Licensing/copyright of Wiki articles

As there is no specific license indicated on the wiki, all contributions are assumed to be public domain/freely usable. Of course, the moral rights of the submissions remain with the submitters.

By submitting contributions to the wiki the submitter guarantees that the submission is free to use/public domain (i.e. no third-party copyright restrictions).

Any objections? --BigChimp 10:17, 6 July 2013 (UTC)

Added: Additional info: this is displayed on the edit page: "Please note that all contributions to Lazarus wiki may be edited, altered, or removed by other contributors. If you do not want your writing to be edited mercilessly, then do not submit it here. You are also promising us that you wrote this yourself, or copied it from a public domain or similar free resource (see Lazarus wiki:Copyrights for details). Do not submit copyrighted work without permission!" i.e. free use is more or less described (except for copying), as well as copyright restrictions.

This is a good suggestion. I am considering, however, if adopting a formal license model, like GFDL or a Free Culture license like Creative Commons Attribution 3.0 Unported would be a good idea.--Jwdietrich 12:29, 6 July 2013 (UTC)


It is legally impossible to add a license to/change the license of all existing texts without getting approval from the people who wrote those texts. --Jonas 10:05, 8 July 2013 (UTC)

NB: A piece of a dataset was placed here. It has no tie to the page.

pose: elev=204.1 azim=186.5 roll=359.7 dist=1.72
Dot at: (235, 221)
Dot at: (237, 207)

@Jonas: yes, agreed. (@Jonas: assuming your comment was addressed to me too - if not the below can at least serve as clarification). However, this brings up the question: what is the current license under which the contributors wrote those texts? AFAIK,
  • nobody gets an "accept that you license your contributions under license x" type of form when signing up to for a wiki account
  • the license info in the footer is empty => so which license is it?
  • the only clue is the info in the edit text, which every contributor must have seen
If you think there are problems with changing the licnse, a workaround could be to include a start date in the text.
--BigChimp 12:18, 8 July 2013 (UTC)
The current texts don't have a specific license, so all rights reserved by standard copyright law in their jurisdiction apply, apart indeed from the disclaimer that's displayed when editing (noting that anything you post may be edited, altered or removed by other contributors).
Adding a date after which contributions are licensed under that particular license could indeed be an option.